> _Document passage_:
◆ ◆ ◆ ◆

At the same time, the global business environment remains volatile. Trade is growing, but projections indicate a future slowdown, while uncertainty surrounding tariffs and policy remains real (WTO, 2025). For African MSMEs, that reality is not a reason to pause; it is a reason to build smarter trade systems that reduce friction, improve quality and diversify markets within Africa and beyond.

This article focuses on what business leaders, policymakers and development programmes can do to make AfCFTA work for MSMEs, while keeping firms globally competitive.

  • Why AfCFTA matters to MSMEs, beyond headlines

AfCFTA is not just a treaty. It is a practical framework for lowering intra-African trade costs, to align market rules and create predictable demand across borders. The Digital Trade Protocol, adopted in February 2024, signals that Africa’s integration plan now explicitly includes e-commerce, data-driven services and digital delivery models, and not only trucks and ports (African Union, 2024; IISD, 2024).

For MSMEs in Nigeria, Ghana, Kenya, Rwanda, Egypt, South Africa, Senegal, Côte d’Ivoire, Ethiopia, Tanzania, Uganda and Morocco, this means there is a growing route to scale, and this can start regionally and expand globally. The best global companies rarely begin global; they become global by mastering systems, compliance, customer trust and repeatable operations.

◆ ◆ ◆ ◆

> _Questions on the material_:
1. According to the AfCFTA passage, when was the Digital Trade Protocol adopted?
2. In the listing, rewrite everything from the line containing "oudflare have collaborated on a wide range of" down to the end of the listing, changing "partner" to "collaborator" and leaving the rest unchanged.

> _Data provided_:
◆ ◆ ◆ ◆

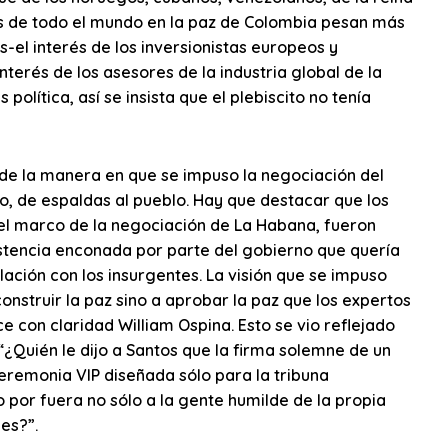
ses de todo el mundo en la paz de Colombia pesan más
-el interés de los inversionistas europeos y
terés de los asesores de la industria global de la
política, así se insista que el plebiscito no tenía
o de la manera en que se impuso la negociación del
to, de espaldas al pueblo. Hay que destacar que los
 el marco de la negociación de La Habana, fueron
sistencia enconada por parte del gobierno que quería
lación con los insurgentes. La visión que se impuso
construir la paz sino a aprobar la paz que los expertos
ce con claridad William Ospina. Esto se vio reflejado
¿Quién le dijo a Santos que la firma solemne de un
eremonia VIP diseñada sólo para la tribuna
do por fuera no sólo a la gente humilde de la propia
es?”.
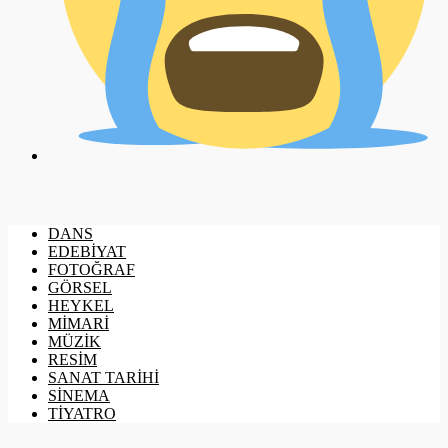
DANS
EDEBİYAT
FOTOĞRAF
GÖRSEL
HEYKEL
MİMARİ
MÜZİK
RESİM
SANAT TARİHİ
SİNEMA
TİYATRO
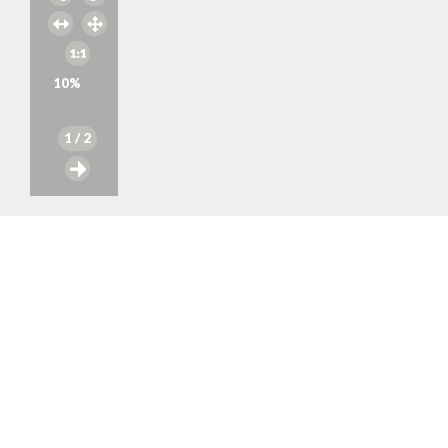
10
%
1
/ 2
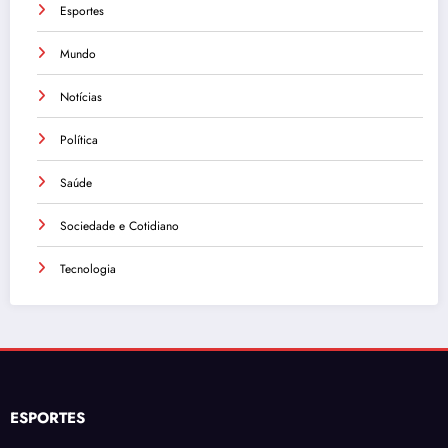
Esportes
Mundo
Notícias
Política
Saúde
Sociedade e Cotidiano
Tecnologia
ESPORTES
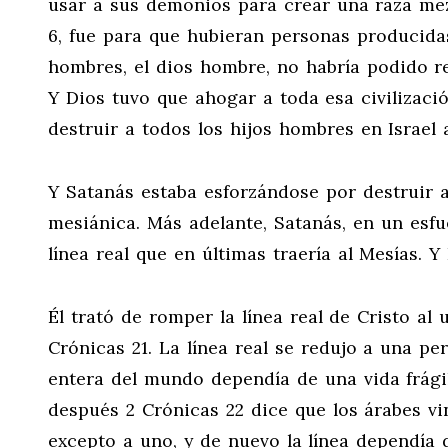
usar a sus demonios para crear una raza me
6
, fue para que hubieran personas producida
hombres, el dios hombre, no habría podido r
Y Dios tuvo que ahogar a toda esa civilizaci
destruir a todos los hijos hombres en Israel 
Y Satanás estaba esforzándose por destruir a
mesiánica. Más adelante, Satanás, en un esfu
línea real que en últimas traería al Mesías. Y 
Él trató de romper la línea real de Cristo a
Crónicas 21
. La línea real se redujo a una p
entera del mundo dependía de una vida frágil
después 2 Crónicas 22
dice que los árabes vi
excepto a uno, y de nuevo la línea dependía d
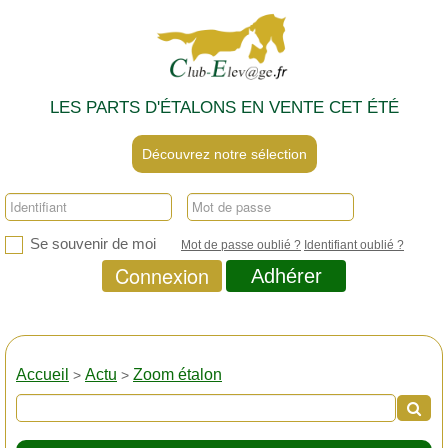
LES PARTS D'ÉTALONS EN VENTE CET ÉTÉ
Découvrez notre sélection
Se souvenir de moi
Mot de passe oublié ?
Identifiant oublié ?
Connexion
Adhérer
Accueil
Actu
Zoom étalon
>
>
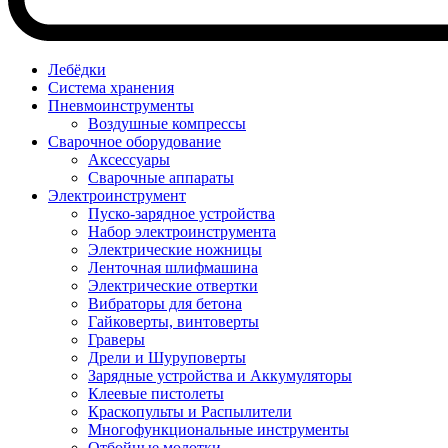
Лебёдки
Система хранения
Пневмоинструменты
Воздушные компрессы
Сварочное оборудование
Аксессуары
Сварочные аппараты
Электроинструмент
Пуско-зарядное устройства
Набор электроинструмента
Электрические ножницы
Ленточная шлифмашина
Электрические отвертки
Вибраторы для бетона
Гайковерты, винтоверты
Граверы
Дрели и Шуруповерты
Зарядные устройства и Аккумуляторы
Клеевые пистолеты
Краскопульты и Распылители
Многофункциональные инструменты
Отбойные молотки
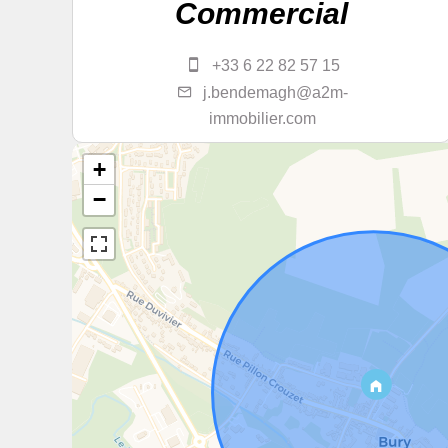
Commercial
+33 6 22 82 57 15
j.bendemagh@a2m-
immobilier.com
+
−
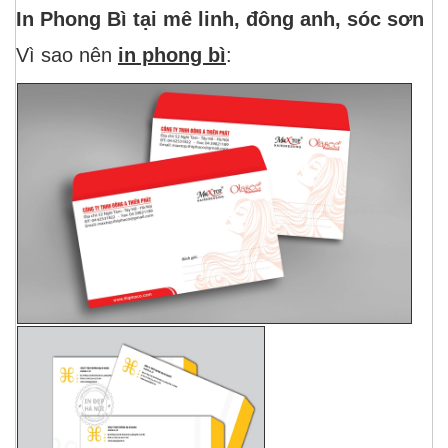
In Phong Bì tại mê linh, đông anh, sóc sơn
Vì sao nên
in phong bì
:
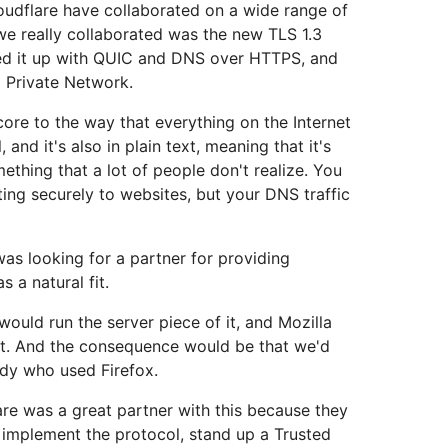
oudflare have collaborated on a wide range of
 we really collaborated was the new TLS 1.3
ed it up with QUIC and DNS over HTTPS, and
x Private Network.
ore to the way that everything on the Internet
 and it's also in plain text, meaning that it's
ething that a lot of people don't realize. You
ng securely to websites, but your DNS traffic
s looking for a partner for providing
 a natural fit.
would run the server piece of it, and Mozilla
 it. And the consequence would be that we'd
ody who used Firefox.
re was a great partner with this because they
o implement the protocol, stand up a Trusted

◆ ◆ ◆ ◆

> _Solution list_:
1. February 2024.

2.
oudflare have collaborated on a wide range of
 we really collaborated was the new TLS 1.3
ed it up with QUIC and DNS over HTTPS, and
x Private Network.
ore to the way that everything on the Internet
 and it's also in plain text, meaning that it's
ething that a lot of people don't realize. You
ng securely to websites, but your DNS traffic
s looking for a collaborator for providing
 a natural fit.
would run the server piece of it, and Mozilla
 it. And the consequence would be that we'd
ody who used Firefox.
re was a great collaborator with this because they
o implement the protocol, stand up a Trusted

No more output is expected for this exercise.